Tory ex-minister blasts Whitehall ‘Blob’ as he reveals how woke issues were mentioned three times as often as ‘patients’ in NHS review
- General who led invasion of Iraq met 1,000s of NHS staff for leadership review
- It found a ‘lack of consistency and coordination’ in how managers are trained
- Former Thatcher cabinet minister Peter Lilley said it focused mainly on equality
- And claimed the General succumbed to the potent ‘prevailing woke ideology’
A review into leadership in the health service is claimed to have been commandeered by ‘wholesale wokery’.
Former Thatcher cabinet minister Peter Lilley blasted the report into NHS management for mentioning ‘woke’ strategy of Equality, Diversity and Inclusion (EDI) ‘three times as often as patients’.
He claimed that the report by Iraq General Sir Gordon Messenger also failed to look at ‘clinical failures’ and reducing inefficiency in the health service.
The health secretary Sajid Javid, who has vowed to stamp out ‘waste or wokery’ in the NHS and social care, accepted the report in full.
But Lord Lilley, writing in The Telegraph, said Mr Javid ‘very sensibly’ ignored the report’s call for more equality and inclusion managers and instead will reduce ‘woke’ leaders in the NHS.
Former Thatcher cabinet minister Peter Lilley blasted the report for focusing mainly on Equality, Diversity and Inclusion (EDI) but not on efficiency in the NHS
Lord Lilley also claimed that General Sir Gordon Messenger’s (pictured in 2006 in Afghanistan) report – which he worked on with Department of Health and NHS officials – mentioned EDI ‘three times as often as patients’ and failed to look at ‘clinical failures’
A source in Whitehall also claimed that the report had been ‘watered down’ by Number 10 and would have called for ‘crazy anti-racism targets’ and have created ‘legions of diversity and inclusion experts’.
The Messenger Report found ‘evidence of poor behaviours and attitudes such as discrimination, bullying and blame cultures’ in certain parts of the NHS and social care system that has left some staff ‘not feeling comfortable to speak up’.

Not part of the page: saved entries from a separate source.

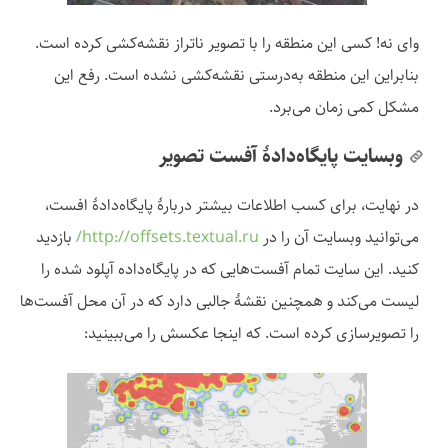
وای نه! کسی این منطقه را با تصویر ناتراز نقشه‌کشی کرده است.
بنابراین این منطقه به‌درستی نقشه‌کشی نشده است. رفع این
مشکل کمی زمان می‌برد.
وبسایت پایگاه‌دادهٔ آفست تصویر
در نهایت، برای کسب اطلاعات بیشتر دربارهٔ پایگاه‌دادهٔ افست،
می‌توانید وبسایت آن را در
http://offsets.textual.ru/
بازدید
کنید. این سایت تمام آفست‌هایی که در پایگاه‌داده آپلود شده را
لیست می‌کند و همچنین نقشهٔ جالبی دارد که در آن محل آفست‌ها
را تصویرسازی کرده است. که اینجا عکسش را می‌ببینید: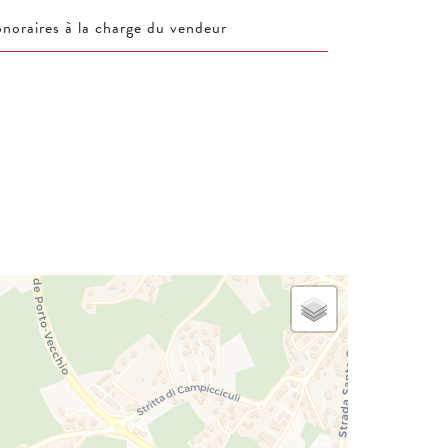
noraires à la charge du vendeur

Sir Gordon, formerly second in command of the British Armed Forces, worked with Dame Linda Pollard, chair of the Leeds Teaching Hospitals NHS Trust to find ways of improving management standards, make jobs more attractive to talented bosses and delivering value for money.
To do this, he met 1,000s of NHS staff for the leadership review And he concluded: ‘A well-led, motivated, valued, collaborative, inclusive, resilient workforce is the key to better patient and public health outcomes, and must be a priority.’
One recommendation says the NHS should ’embed inclusive leadership practice as the responsibility of all leaders’.
And it advocates ‘a step-change in the way the principles of equality, diversity and inclusion (EDI) are embedded as the personal responsibility of every leader and every member of staff’.
It says leaders should use EDI data to make recommendations and there should be more training and development on inclusion.
The health secretary Sajid Javid (pictured), who has vowed to stamp out ‘waste or wokery’ in the NHS and social care, accepted the report in full
The Messenger Report found ‘evidence of poor behaviours and attitudes such as discrimination, bullying and blame cultures’ in certain parts of the NHS and social care system that has left some staff ‘not feeling comfortable to speak up’. Pictured: General Sir Gordon Messenger during a virtual Covid-19 press conference in 2020
The former Secretary of State, who led Work and Pensions and Business, Energy and Industrial Strategy departments, and served John Major and Margaret Thatcher, in response said the report is ‘totally obsessed with EDI’
And he added: ‘There is no mention of waiting lists, whistleblowers, cover-ups or value for money, and only one reference to efficiency.’
A Department of Health spokesman told the Telegraph the report gave the general ‘the freedom to follow the evidence’, it is supposed to improve healthcare for patients and is ‘only a small part of our reform agenda’.
Lord Lilley added that the efforts for inclusion and focus on EDI are part of a move to push ‘wokery’ across government.
He is joined in this view by experts at the Centre for Brexit Policy who argued today in the Mail on Sunday today that civil servants are focusing on race and gender and identity politics to the detriment of government.
The paper, produced by specialists including Cambridge Professor Robert Tombs and former Tory leader Sir Iain Duncan Smith, says the Whitehall ‘blob’ is in the grip of a ‘liberal tyranny of guilt’.
The report, Defining Britain’s Role In The World After Brexit, says this view is based on a ‘caricatured version of British history centred on slavery, violence and colonial oppression’.